___ Text under study ___
26

The description of the selection.data function includes an example with multiple groups (link) where a two-dimensional array is turned into an HTML table.

In d3.js v3, for lower dimensions, the accessor functions included a third argument which was the index of the parent group's datum:

td.text(function(d,i,j) {
  return "Row: " + j;
});

In v4, this j argument has been replaced by the selection's NodeList. How do I access the parent group's datum index now?

8 Answers 8

19

Well, sometimes an answer doesn't provide a solution, because the solution may not exist. This seems to be the case.

According to Bostock:

I’ve merged the new bilevel selection implementation into master and also simplified how parents are tracked by using a parallel parents array.

A nice property of this new approach is that selection.data can evaluate the values function in exactly the same manner as other selection functions: the values function gets passed {d, i, nodes} where this is the parent node, d is the parent datum, i is the parent (group) index, and nodes is the array of parent nodes (one per group). Also, the parents array can be reused by subselections that do not regroup the selection, such as selection.select, since the parents array is immutable.

This change restricts functionality—in the sense that you cannot access the parent node from within a selection function, nor the parent data, nor the group index — but I believe this is ultimately A Good Thing because it encourages simpler code.

(emphasis mine)

Here's the link: https://github.com/d3/d3-selection/issues/47

So, it's not possible to get the index of the parent's group using selection (the parent's group index can be retrieved using selection.data, as this snippet bellow shows).
___ Supplied data ___
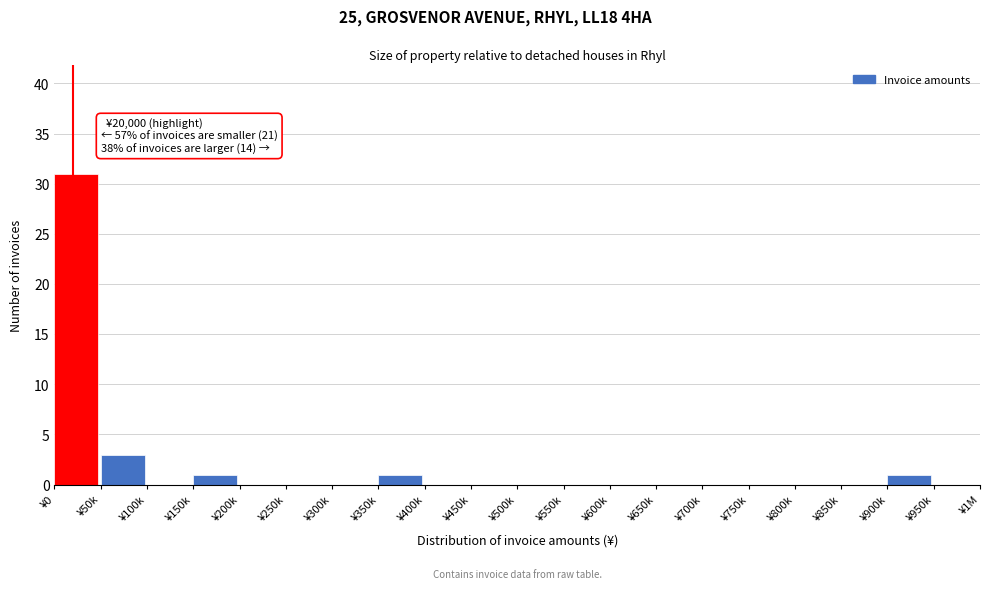

Reading left to right, transcribe all the data shown in this chart.

¥0=31	¥50k=3	¥100k=0	¥150k=1	¥200k=0	¥250k=0	¥300k=0	¥350k=1	¥400k=0	¥450k=0	¥500k=0	¥550k=0	¥600k=0	¥650k=0	¥700k=0	¥750k=0	¥800k=0	¥850k=0	¥900k=1	¥950k=0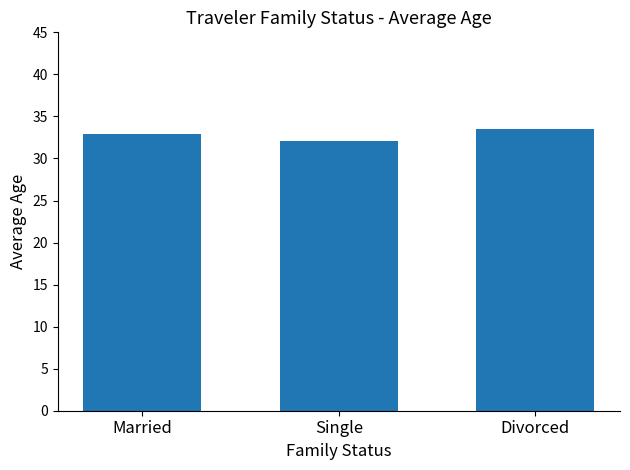

Where is the data nearest to the value 32?

Single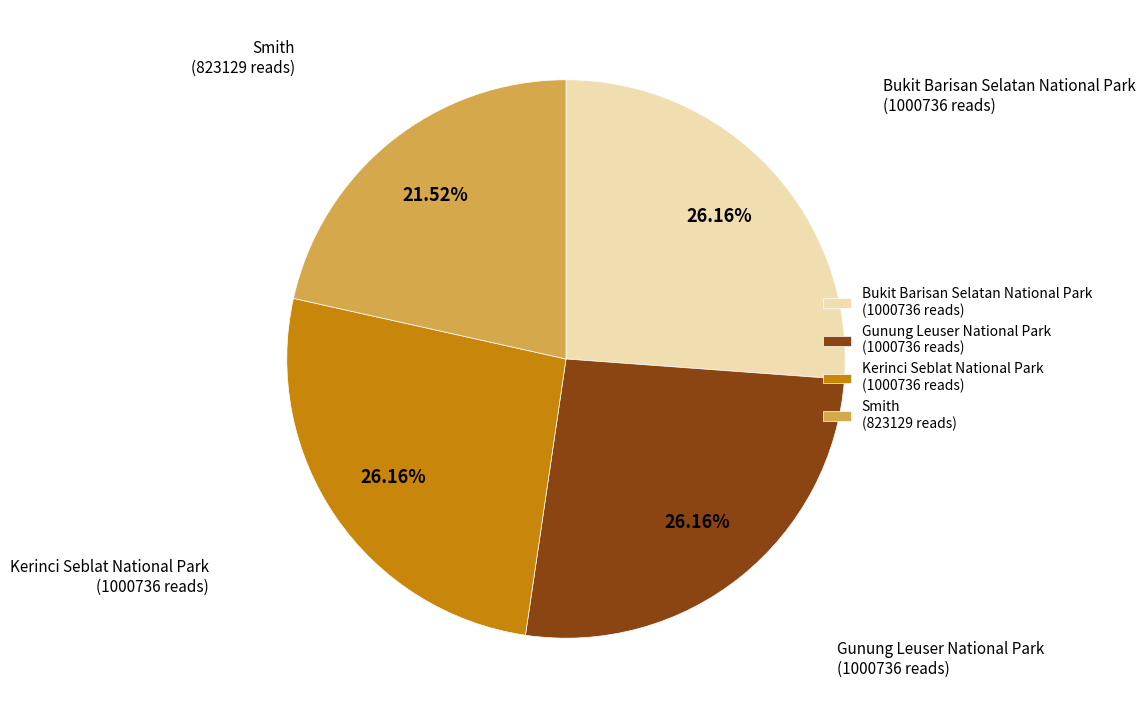

What percentage is the Smith slice, to the nearest percent?

22%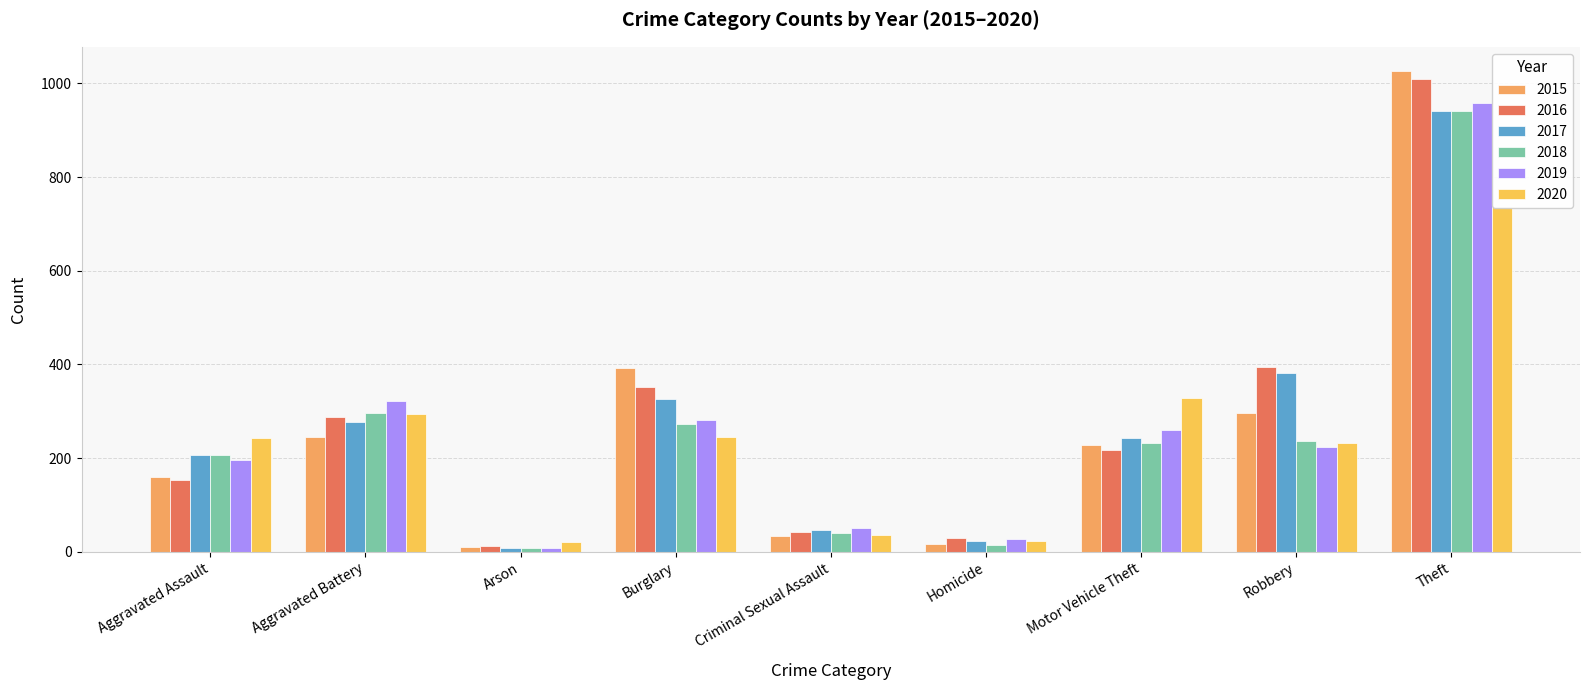

Are the bars horizontal?

No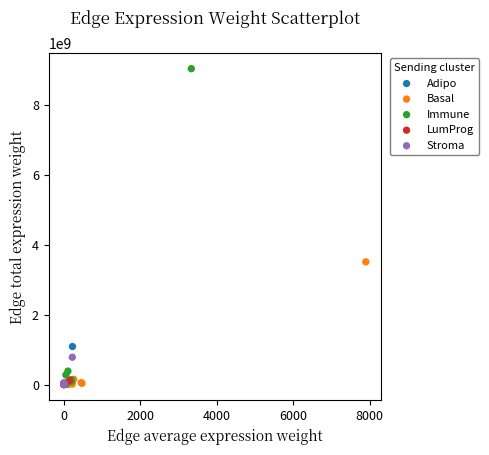

Which series contains the highest Y value?

Immune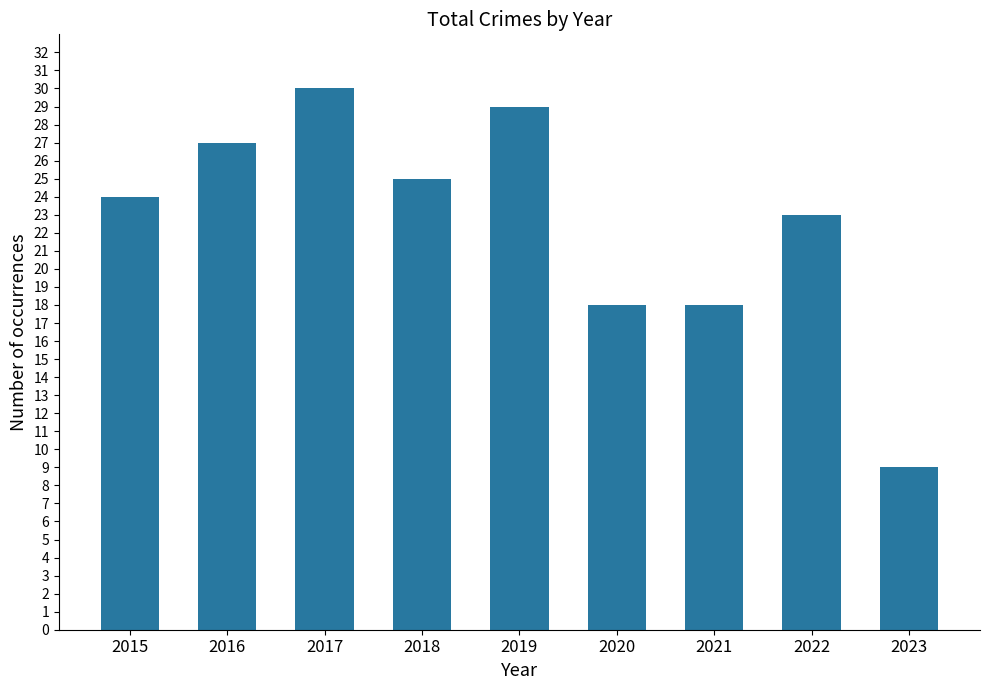

The chart shows a value of 8 at 2016. True or false?

False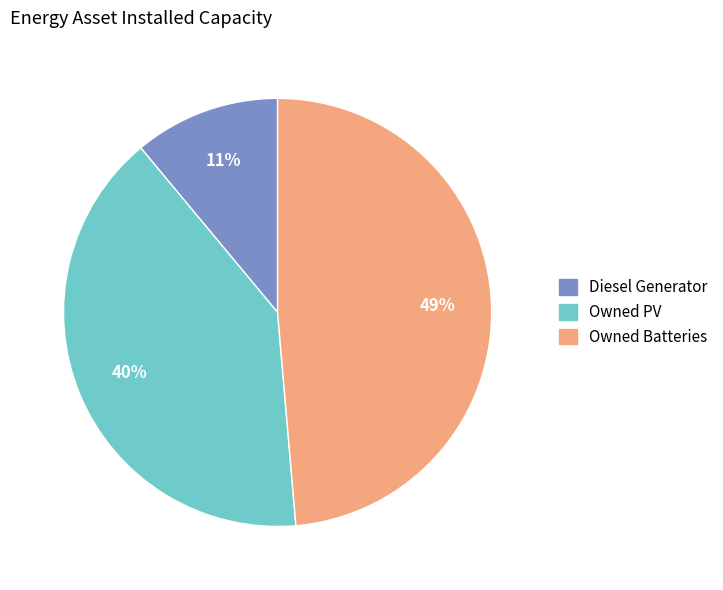

What is the ratio of the value at Diesel Generator to the value at Owned PV?

0.3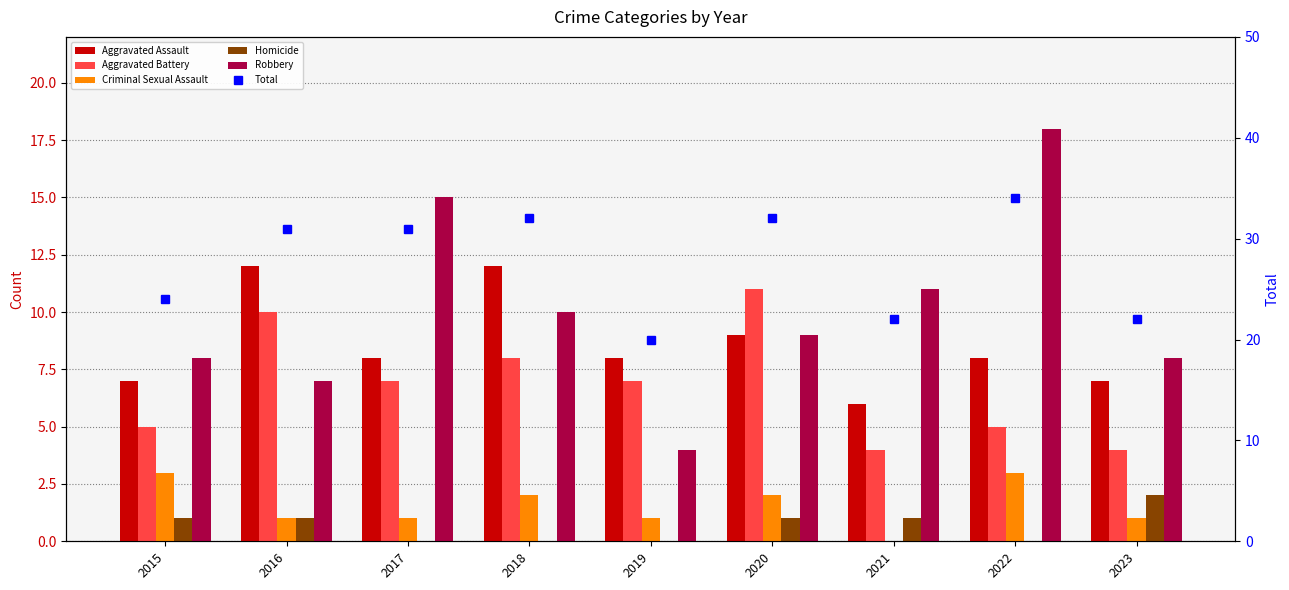

At 2015, list the series in order from largest to smallest.

Total, Robbery, Aggravated Assault, Aggravated Battery, Criminal Sexual Assault, Homicide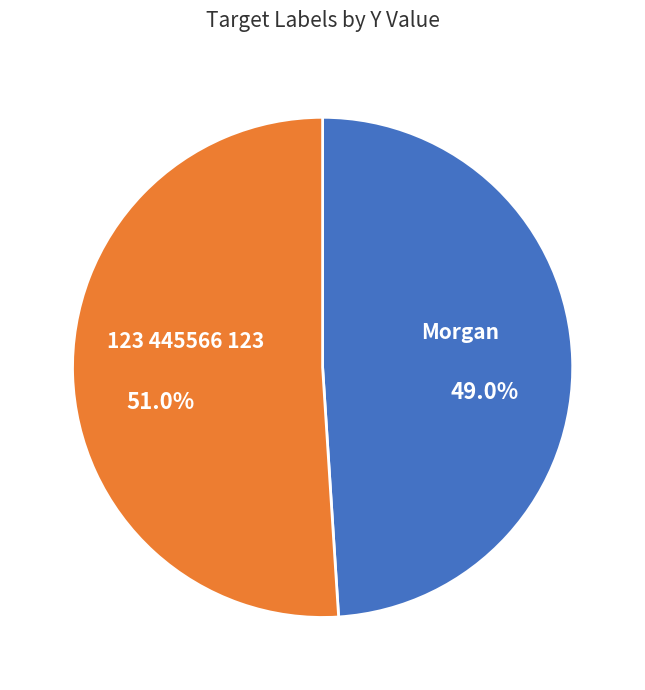

Is there any slice that represents more than half of the pie?

Yes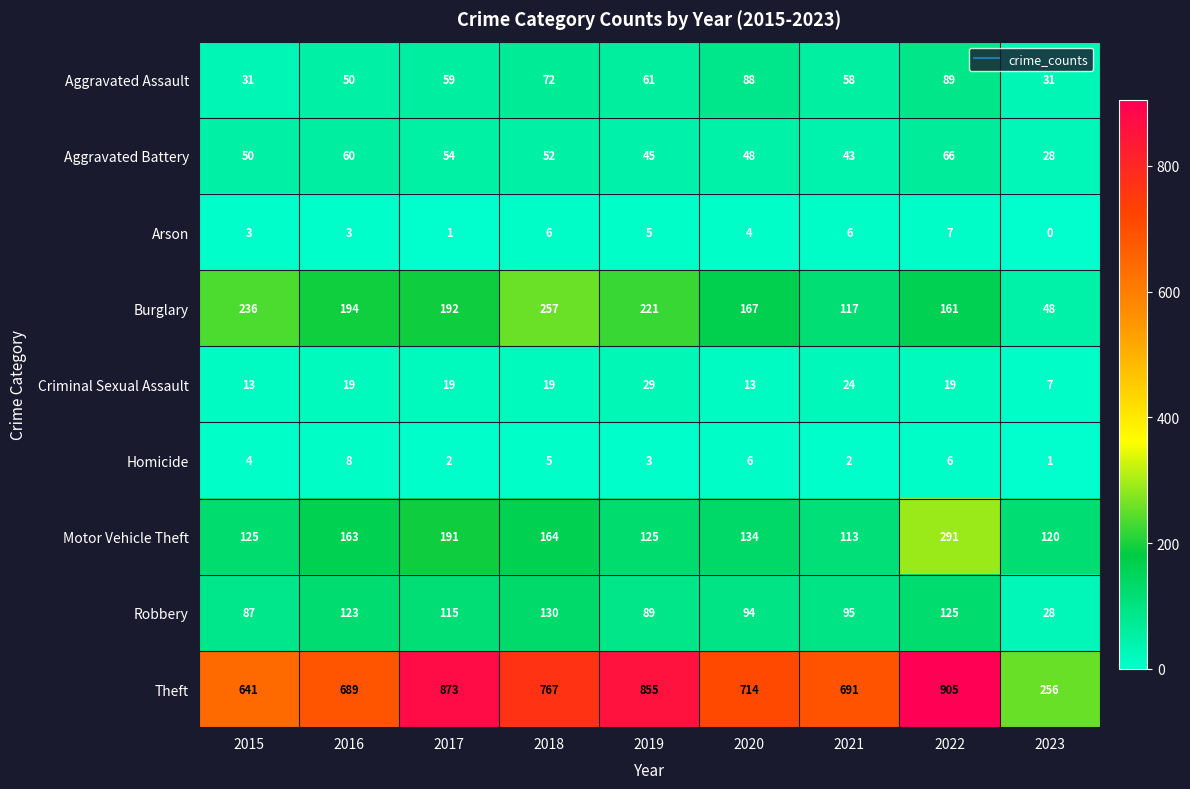

At which label does Burglary reach its peak?

2018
___
→ **Things to do**
1. Reproduce word for word the passage of the d3.js thread that begins at the words "In v4, this" and stops after "parallel parents array.".
2. Decide whether each statement agrees with the d3.js thread, answering yes or no and quoting the deciding words: (a) In d3.js v3, the accessor functions for lower dimensions had a third argument that was the index of the parent group's datum. (b) In v4, the j argument was dropped and nothing took its place. (c) The quoted passage from Bostock says the parents array cannot be reused by selection.select.

→ **Responses to the exercise**
1.
In v4, this j argument has been replaced by the selection's NodeList. How do I access the parent group's datum index now?

8 Answers 8

19

Well, sometimes an answer doesn't provide a solution, because the solution may not exist. This seems to be the case.

According to Bostock:

I’ve merged the new bilevel selection implementation into master and also simplified how parents are tracked by using a parallel parents array.

2.
(a) Yes: "In d3.js v3, for lower dimensions, the accessor functions included a third argument which was the index of the parent group's datum"
(b) No: "In v4, this j argument has been replaced by the selection's NodeList."
(c) No: "the parents array can be reused by subselections that do not regroup the selection, such as selection.select"